> ACTION ITEM A:
Summarize the page about the country music essay collection in two sentences.
> ACTION ITEM B:
From the page about the country music essay collection, copy the stretch from "Crude with a" through "and lost love." word for word.

> TEXT FOR ANALYSIS:
+ + + +

All That Glitters: Country Music in America

All That Glitters: Country Music in America

All That Glitters: Country Music in America

All That Glitters: Country Music in America

Synopsis

This collection of essays examines modern country music in America, from its roots to today's music. Contributors look at aspects of the music as diverse as the creation of country culture in the honky tonk; the development of the Nashville music industry; and why country music singers are similar to the English romantic poets. Historians, sociologists, musicologists, folklorists, anthropologists, ethnographers, communication specialists, and journalists are all represented.

Excerpt

Crude with a tang of the Indian wilderness, strong with the strength of the mountains, yet, in a way, mellowed with the flavor of Chaucer's time—surely this is folk-song of a high order. May it not one day give birth to a music that shall take a high place among the world's great schools of expression?

The Spirit of the Mountains Emma B. Miles, 1905

It was cold that Tuesday night in Nashville, and the Exit In was nearly deserted. Although December had not yet arrived, it had snowed—was still snowing lightly—and the streets of Music City were white and quiet. On this night in 1973, I sat with Steve Goodman, who was drinking bourbon and working on something he called the ultimate country and western song. Steve had already gotten prison, mama, pickup trucks and trains into it. He was working hard on rain and lost love.

+ + + +

> DATA LISTING:
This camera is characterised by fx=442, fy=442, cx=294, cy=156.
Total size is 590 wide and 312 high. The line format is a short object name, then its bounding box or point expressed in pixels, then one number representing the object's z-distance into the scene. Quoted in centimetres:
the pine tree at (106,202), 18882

+ + + +

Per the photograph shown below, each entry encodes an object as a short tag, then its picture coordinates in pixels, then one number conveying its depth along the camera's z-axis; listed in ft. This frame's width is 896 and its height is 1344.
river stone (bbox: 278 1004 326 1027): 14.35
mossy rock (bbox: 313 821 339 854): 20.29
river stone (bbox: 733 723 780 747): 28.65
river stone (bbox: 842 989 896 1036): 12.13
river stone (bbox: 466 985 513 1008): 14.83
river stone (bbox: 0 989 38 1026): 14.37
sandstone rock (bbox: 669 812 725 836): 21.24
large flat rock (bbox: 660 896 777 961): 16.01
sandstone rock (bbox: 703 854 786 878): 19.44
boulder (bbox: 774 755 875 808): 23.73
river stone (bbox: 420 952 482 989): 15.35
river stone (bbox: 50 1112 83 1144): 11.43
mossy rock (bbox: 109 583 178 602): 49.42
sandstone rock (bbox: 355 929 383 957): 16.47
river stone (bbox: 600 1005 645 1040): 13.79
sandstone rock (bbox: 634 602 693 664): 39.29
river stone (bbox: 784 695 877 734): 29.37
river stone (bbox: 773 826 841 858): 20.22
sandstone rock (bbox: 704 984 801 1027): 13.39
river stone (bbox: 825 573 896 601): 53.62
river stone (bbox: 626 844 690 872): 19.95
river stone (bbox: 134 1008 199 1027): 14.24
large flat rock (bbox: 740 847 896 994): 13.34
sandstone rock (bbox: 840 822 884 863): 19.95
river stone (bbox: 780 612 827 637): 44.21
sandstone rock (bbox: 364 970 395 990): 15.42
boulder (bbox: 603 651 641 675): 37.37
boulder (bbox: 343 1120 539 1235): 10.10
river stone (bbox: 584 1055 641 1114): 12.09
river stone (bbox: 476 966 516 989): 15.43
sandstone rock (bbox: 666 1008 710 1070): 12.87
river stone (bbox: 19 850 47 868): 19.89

+ + + +

> TASK SOLUTION A:
The collection of essays examines modern country music in America from its roots to today, with historians, sociologists, musicologists, folklorists, journalists, and other specialists writing on topics such as honky-tonk culture, the Nashville music industry, and why country singers resemble the English romantic poets. Its excerpt opens with a 1905 passage by Emma B. Miles praising mountain folk-song, then recalls a snowy 1973 night at the Exit In in Nashville, where Steve Goodman was working on what he called the ultimate country and western song.

> TASK SOLUTION B:
Crude with a tang of the Indian wilderness, strong with the strength of the mountains, yet, in a way, mellowed with the flavor of Chaucer's time—surely this is folk-song of a high order. May it not one day give birth to a music that shall take a high place among the world's great schools of expression?

The Spirit of the Mountains Emma B. Miles, 1905

It was cold that Tuesday night in Nashville, and the Exit In was nearly deserted. Although December had not yet arrived, it had snowed—was still snowing lightly—and the streets of Music City were white and quiet. On this night in 1973, I sat with Steve Goodman, who was drinking bourbon and working on something he called the ultimate country and western song. Steve had already gotten prison, mama, pickup trucks and trains into it. He was working hard on rain and lost love.